Playing with pigs
Marshall’s Piggy Paradise is a place where pigs bask blissfully in the warm desert sun, root around in the soft ground with their porcine pals, and stretch out on their sides to enjoy belly rubs from caregivers and volunteers. Looking at the idyllic scene, it’s hard to believe that many of these pigs came to Best Friends Animal Sanctuary lacking the crucial social interaction and mental stimulation that makes them so easygoing and adoptable.
Piggie energy and intelligence
Take Oliver for example. The seven-year-old potbellied pig was purchased at a pet store and spent the first five and a half years of his life in a small enclosure, without any toys or other pigs. His people weren’t trying to deprive him, but they didn’t know that he would grow so big, or that pigs really need to interact with other pigs. Because his needs weren’t being met, Oliver became bored and frustrated, which made him a difficult pet.
Since he arrived at the Sanctuary, caregivers have been working to help him release his pent-up energy, so he can be happy. “Oliver is one of our most intelligent pigs,” says caregiver Adria Johnson. But he was never taught how to put that intelligence to good use. Instead, he picked up some dangerous habits, such as bolting out of gates. So Adria decided to teach him some more constructive games. These games are part of Parelli Natural Horsemanship, a horse training program that is easily transferable to pigs.

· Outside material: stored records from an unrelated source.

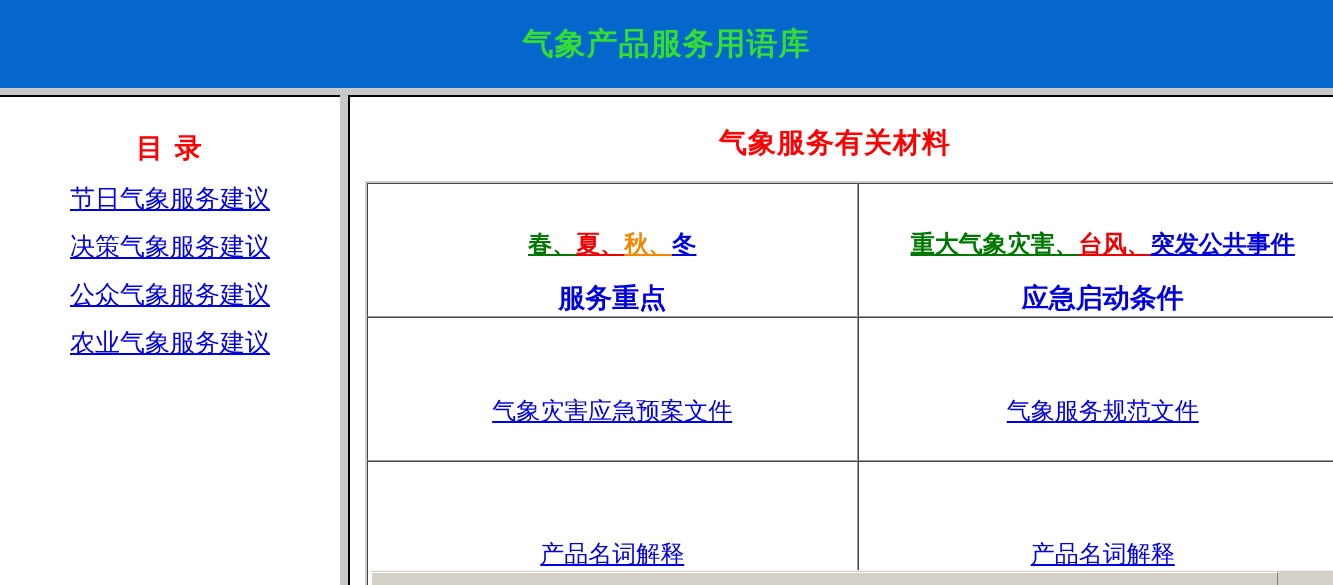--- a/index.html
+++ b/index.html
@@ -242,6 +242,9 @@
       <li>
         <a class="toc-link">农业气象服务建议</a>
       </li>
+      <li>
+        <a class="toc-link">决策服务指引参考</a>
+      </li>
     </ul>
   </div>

Games and training treats for pigs
In some ways, Oliver is like most pigs. He’s very independent and resistant to anything that seems too challenging. Why should he bother to play someone else’s game when he’s smart enough to make up his own, whether people like it or not? But he’s also unable to resist the pumpkin, oatmeal and apple juice cookies that caregivers bake for training treats. Adria has used these treats, along with a tool called a carrot stick, to teach Oliver how to sit down and turn around. The carrot stick acts as an extension of Adria’s arm, and is used to apply gentle pressure to Oliver’s body.
The technique has already helped Oliver master some important life skills, such as getting into a transport crate on his own. In the beginning, every time he looked at the crate, or took a step toward it, Adria stopped applying pressure with the carrot stick. He soon identified the crate as a comfortable and happy place where he got plenty of treats.
Helping pigs become more adoptable
Besides Oliver, caregivers are also working intensely with his fellow potbellies, Rupert and Tobias. The games provide Rupert with the mental stimulation he needs to feel happy and fulfilled. He quickly learned how to sit and shake. He can walk in figure eights, and even climb up and balance himself on a giant training ball. These successes have helped him shed his natural shyness and fear of the world. He’s gained plenty of confidence and trust in his caregivers.
Tobias, on the other hand, isn’t shy. He’s preparing for an active and social lifestyle. Caregivers have already trained him to get into a car. In fact, if Adria wants him to get into the car or to stand in a particular place, all she has to do is point, give the cue, and Tobias willingly goes right to it.
Although they’re smarter than the average pet, Tobias, Rupert and Oliver don’t know these games have the specific aim of working their minds and teaching them skills that make them more adoptable. All they know is that the games are fun, the people are trustworthy, and the treats are yummy. And that makes for some very happy pigs.
Since this article was written, Tobias has been adopted. However, Rupert and Oliver are still waiting to take their show on the road in a new home.